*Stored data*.
──────

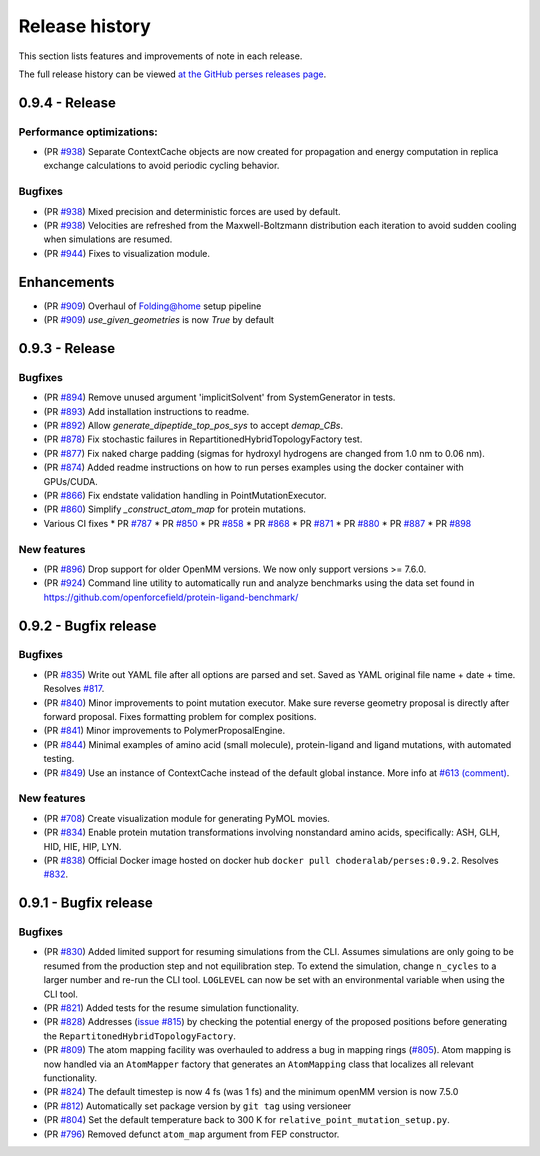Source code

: .. _changelog:

***************
Release history
***************

This section lists features and improvements of note in each release.

The full release history can be viewed `at the GitHub perses releases page <https://github.com/choderalab/perses/releases>`_.

0.9.4 - Release
---------------

Performance optimizations:
^^^^^^^^^^^^^^^^^^^^^^^^^
- (PR `#938 <https://github.com/choderalab/perses/pull/938>`_) Separate ContextCache objects are now created for propagation and energy computation in replica exchange calculations to avoid periodic cycling behavior.

Bugfixes
^^^^^^^^
- (PR `#938 <https://github.com/choderalab/perses/pull/938>`_) Mixed precision and deterministic forces are used by default.
- (PR `#938 <https://github.com/choderalab/perses/pull/938>`_) Velocities are refreshed from the Maxwell-Boltzmann distribution each iteration to avoid sudden cooling when simulations are resumed.
- (PR `#944 <https://github.com/choderalab/perses/pull/944>`_) Fixes to visualization module.

Enhancements
---------------
- (PR `#909 <https://github.com/choderalab/perses/pull/909>`_) Overhaul of Folding@home setup pipeline
- (PR `#909 <https://github.com/choderalab/perses/pull/909>`_) `use_given_geometries` is now `True` by default

0.9.3 - Release
---------------

Bugfixes
^^^^^^^^

- (PR `#894 <https://github.com/choderalab/perses/pull/894>`_)
  Remove unused argument 'implicitSolvent' from SystemGenerator in tests.

- (PR `#893 <https://github.com/choderalab/perses/pull/893>`_)
  Add installation instructions to readme.

- (PR `#892 <https://github.com/choderalab/perses/pull/892>`_)
  Allow `generate_dipeptide_top_pos_sys` to accept `demap_CBs`.

- (PR `#878 <https://github.com/choderalab/perses/pull/878>`_)
  Fix stochastic failures in RepartitionedHybridTopologyFactory test.

- (PR `#877 <https://github.com/choderalab/perses/pull/877>`_)
  Fix naked charge padding (sigmas for hydroxyl hydrogens are changed from 1.0 nm to 0.06 nm).

- (PR `#874 <https://github.com/choderalab/perses/pull/874>`_)
  Added readme instructions on how to run perses examples using the docker container with GPUs/CUDA.

- (PR `#866 <https://github.com/choderalab/perses/pull/866>`_)
  Fix endstate validation handling in PointMutationExecutor.

- (PR `#860 <https://github.com/choderalab/perses/pull/860>`_)
  Simplify `_construct_atom_map` for protein mutations.

- Various CI fixes
  * PR `#787 <https://github.com/choderalab/perses/pull/787>`_
  * PR `#850 <https://github.com/choderalab/perses/pull/850>`_
  * PR `#858 <https://github.com/choderalab/perses/pull/858>`_
  * PR `#868 <https://github.com/choderalab/perses/pull/868>`_
  * PR `#871 <https://github.com/choderalab/perses/pull/871>`_
  * PR `#880 <https://github.com/choderalab/perses/pull/880>`_
  * PR `#887 <https://github.com/choderalab/perses/pull/887>`_
  * PR `#898 <https://github.com/choderalab/perses/pull/898>`_

New features
^^^^^^^^^^^^

- (PR `#896 <https://github.com/choderalab/perses/pull/896>`_)
  Drop support for older OpenMM versions.
  We now only support versions >= 7.6.0.

- (PR `#924 <https://github.com/choderalab/perses/pull/924>`_)
  Command line utility to automatically run and analyze benchmarks using the data set found in https://github.com/openforcefield/protein-ligand-benchmark/

0.9.2 - Bugfix release
-----------------------

Bugfixes
^^^^^^^^

- (PR `#835 <https://github.com/choderalab/perses/pull/835>`_)
  Write out YAML file after all options are parsed and set. Saved as YAML original file name + date + time. Resolves
  `#817 <https://github.com/choderalab/perses/issues/817>`_.
- (PR `#840 <https://github.com/choderalab/perses/pull/840>`_)
  Minor improvements to point mutation executor. Make sure reverse geometry proposal is directly after forward proposal.
  Fixes formatting problem for complex positions.
- (PR `#841 <https://github.com/choderalab/perses/pull/841>`_)
  Minor improvements to PolymerProposalEngine.
- (PR `#844 <https://github.com/choderalab/perses/pull/844>`_)
  Minimal examples of amino acid (small molecule), protein-ligand and ligand mutations, with automated testing.
- (PR `#849 <https://github.com/choderalab/perses/pull/849>`_)
  Use an instance of ContextCache instead of the default global instance.
  More info at `#613 (comment) <https://github.com/choderalab/perses/issues/613#issuecomment-899746348>`_.

New features
^^^^^^^^^^^^

- (PR `#708 <https://github.com/choderalab/perses/pull/708>`_)
  Create visualization module for generating PyMOL movies.
- (PR `#834 <https://github.com/choderalab/perses/pull/834>`_)
  Enable protein mutation transformations involving nonstandard amino acids, specifically: ASH, GLH, HID, HIE, HIP, LYN.
- (PR `#838 <https://github.com/choderalab/perses/pull/838>`_)
  Official Docker image hosted on docker hub ``docker pull choderalab/perses:0.9.2``.
  Resolves `#832 <https://github.com/choderalab/perses/pull/832>`_.

0.9.1 - Bugfix release
-----------------------

Bugfixes
^^^^^^^^
- (PR `#830 <https://github.com/choderalab/perses/pull/830>`_)
  Added limited support for resuming simulations from the CLI. 
  Assumes simulations are only going to be resumed from the production step and not equilibration step.
  To extend the simulation, change ``n_cycles`` to a larger number and re-run the CLI tool.
  ``LOGLEVEL`` can now be set with an environmental variable when using the CLI tool.
- (PR `#821 <https://github.com/choderalab/perses/pull/821>`_)
  Added tests for the resume simulation functionality.
- (PR `#828 <https://github.com/choderalab/perses/pull/828>`_)
  Addresses (`issue #815 <https://github.com/choderalab/perses/issues/815>`_) by checking the potential energy of the proposed positions before generating the ``RepartitonedHybridTopologyFactory``.
- (PR `#809 <https://github.com/choderalab/perses/pull/809>`_) 
  The atom mapping facility was overhauled to address a bug in mapping rings (`#805 <https://github.com/choderalab/perses/issues/805>`_).
  Atom mapping is now handled via an ``AtomMapper`` factory that generates an ``AtomMapping`` class that localizes all relevant functionality.
- (PR `#824 <https://github.com/choderalab/perses/pull/824>`_)
  The default timestep is now 4 fs (was 1 fs) and the minimum openMM version is now 7.5.0
- (PR `#812 <https://github.com/choderalab/perses/pull/812>`_)
  Automatically set package version by ``git tag`` using versioneer
- (PR `#804 <https://github.com/choderalab/perses/pull/804>`_)
  Set the default temperature back to 300 K for ``relative_point_mutation_setup.py``.
- (PR `#796 <https://github.com/choderalab/perses/pull/796>`_)
  Removed defunct ``atom_map`` argument from FEP constructor.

──────

*Work request*. Output every line of the records above unchanged, and keep the pictures out.

*Exercise answer*.
Source code

: .. _changelog:

***************
Release history
***************

This section lists features and improvements of note in each release.

The full release history can be viewed `at the GitHub perses releases page <https://github.com/choderalab/perses/releases>`_.

0.9.4 - Release
---------------

Performance optimizations:
^^^^^^^^^^^^^^^^^^^^^^^^^
- (PR `#938 <https://github.com/choderalab/perses/pull/938>`_) Separate ContextCache objects are now created for propagation and energy computation in replica exchange calculations to avoid periodic cycling behavior.

Bugfixes
^^^^^^^^
- (PR `#938 <https://github.com/choderalab/perses/pull/938>`_) Mixed precision and deterministic forces are used by default.
- (PR `#938 <https://github.com/choderalab/perses/pull/938>`_) Velocities are refreshed from the Maxwell-Boltzmann distribution each iteration to avoid sudden cooling when simulations are resumed.
- (PR `#944 <https://github.com/choderalab/perses/pull/944>`_) Fixes to visualization module.

Enhancements
---------------
- (PR `#909 <https://github.com/choderalab/perses/pull/909>`_) Overhaul of Folding@home setup pipeline
- (PR `#909 <https://github.com/choderalab/perses/pull/909>`_) `use_given_geometries` is now `True` by default

0.9.3 - Release
---------------

Bugfixes
^^^^^^^^

- (PR `#894 <https://github.com/choderalab/perses/pull/894>`_)
  Remove unused argument 'implicitSolvent' from SystemGenerator in tests.

- (PR `#893 <https://github.com/choderalab/perses/pull/893>`_)
  Add installation instructions to readme.

- (PR `#892 <https://github.com/choderalab/perses/pull/892>`_)
  Allow `generate_dipeptide_top_pos_sys` to accept `demap_CBs`.

- (PR `#878 <https://github.com/choderalab/perses/pull/878>`_)
  Fix stochastic failures in RepartitionedHybridTopologyFactory test.

- (PR `#877 <https://github.com/choderalab/perses/pull/877>`_)
  Fix naked charge padding (sigmas for hydroxyl hydrogens are changed from 1.0 nm to 0.06 nm).

- (PR `#874 <https://github.com/choderalab/perses/pull/874>`_)
  Added readme instructions on how to run perses examples using the docker container with GPUs/CUDA.

- (PR `#866 <https://github.com/choderalab/perses/pull/866>`_)
  Fix endstate validation handling in PointMutationExecutor.

- (PR `#860 <https://github.com/choderalab/perses/pull/860>`_)
  Simplify `_construct_atom_map` for protein mutations.

- Various CI fixes
  * PR `#787 <https://github.com/choderalab/perses/pull/787>`_
  * PR `#850 <https://github.com/choderalab/perses/pull/850>`_
  * PR `#858 <https://github.com/choderalab/perses/pull/858>`_
  * PR `#868 <https://github.com/choderalab/perses/pull/868>`_
  * PR `#871 <https://github.com/choderalab/perses/pull/871>`_
  * PR `#880 <https://github.com/choderalab/perses/pull/880>`_
  * PR `#887 <https://github.com/choderalab/perses/pull/887>`_
  * PR `#898 <https://github.com/choderalab/perses/pull/898>`_

New features
^^^^^^^^^^^^

- (PR `#896 <https://github.com/choderalab/perses/pull/896>`_)
  Drop support for older OpenMM versions.
  We now only support versions >= 7.6.0.

- (PR `#924 <https://github.com/choderalab/perses/pull/924>`_)
  Command line utility to automatically run and analyze benchmarks using the data set found in https://github.com/openforcefield/protein-ligand-benchmark/

0.9.2 - Bugfix release
-----------------------

Bugfixes
^^^^^^^^

- (PR `#835 <https://github.com/choderalab/perses/pull/835>`_)
  Write out YAML file after all options are parsed and set. Saved as YAML original file name + date + time. Resolves
  `#817 <https://github.com/choderalab/perses/issues/817>`_.
- (PR `#840 <https://github.com/choderalab/perses/pull/840>`_)
  Minor improvements to point mutation executor. Make sure reverse geometry proposal is directly after forward proposal.
  Fixes formatting problem for complex positions.
- (PR `#841 <https://github.com/choderalab/perses/pull/841>`_)
  Minor improvements to PolymerProposalEngine.
- (PR `#844 <https://github.com/choderalab/perses/pull/844>`_)
  Minimal examples of amino acid (small molecule), protein-ligand and ligand mutations, with automated testing.
- (PR `#849 <https://github.com/choderalab/perses/pull/849>`_)
  Use an instance of ContextCache instead of the default global instance.
  More info at `#613 (comment) <https://github.com/choderalab/perses/issues/613#issuecomment-899746348>`_.

New features
^^^^^^^^^^^^

- (PR `#708 <https://github.com/choderalab/perses/pull/708>`_)
  Create visualization module for generating PyMOL movies.
- (PR `#834 <https://github.com/choderalab/perses/pull/834>`_)
  Enable protein mutation transformations involving nonstandard amino acids, specifically: ASH, GLH, HID, HIE, HIP, LYN.
- (PR `#838 <https://github.com/choderalab/perses/pull/838>`_)
  Official Docker image hosted on docker hub ``docker pull choderalab/perses:0.9.2``.
  Resolves `#832 <https://github.com/choderalab/perses/pull/832>`_.

0.9.1 - Bugfix release
-----------------------

Bugfixes
^^^^^^^^
- (PR `#830 <https://github.com/choderalab/perses/pull/830>`_)
  Added limited support for resuming simulations from the CLI. 
  Assumes simulations are only going to be resumed from the production step and not equilibration step.
  To extend the simulation, change ``n_cycles`` to a larger number and re-run the CLI tool.
  ``LOGLEVEL`` can now be set with an environmental variable when using the CLI tool.
- (PR `#821 <https://github.com/choderalab/perses/pull/821>`_)
  Added tests for the resume simulation functionality.
- (PR `#828 <https://github.com/choderalab/perses/pull/828>`_)
  Addresses (`issue #815 <https://github.com/choderalab/perses/issues/815>`_) by checking the potential energy of the proposed positions before generating the ``RepartitonedHybridTopologyFactory``.
- (PR `#809 <https://github.com/choderalab/perses/pull/809>`_) 
  The atom mapping facility was overhauled to address a bug in mapping rings (`#805 <https://github.com/choderalab/perses/issues/805>`_).
  Atom mapping is now handled via an ``AtomMapper`` factory that generates an ``AtomMapping`` class that localizes all relevant functionality.
- (PR `#824 <https://github.com/choderalab/perses/pull/824>`_)
  The default timestep is now 4 fs (was 1 fs) and the minimum openMM version is now 7.5.0
- (PR `#812 <https://github.com/choderalab/perses/pull/812>`_)
  Automatically set package version by ``git tag`` using versioneer
- (PR `#804 <https://github.com/choderalab/perses/pull/804>`_)
  Set the default temperature back to 300 K for ``relative_point_mutation_setup.py``.
- (PR `#796 <https://github.com/choderalab/perses/pull/796>`_)
  Removed defunct ``atom_map`` argument from FEP constructor.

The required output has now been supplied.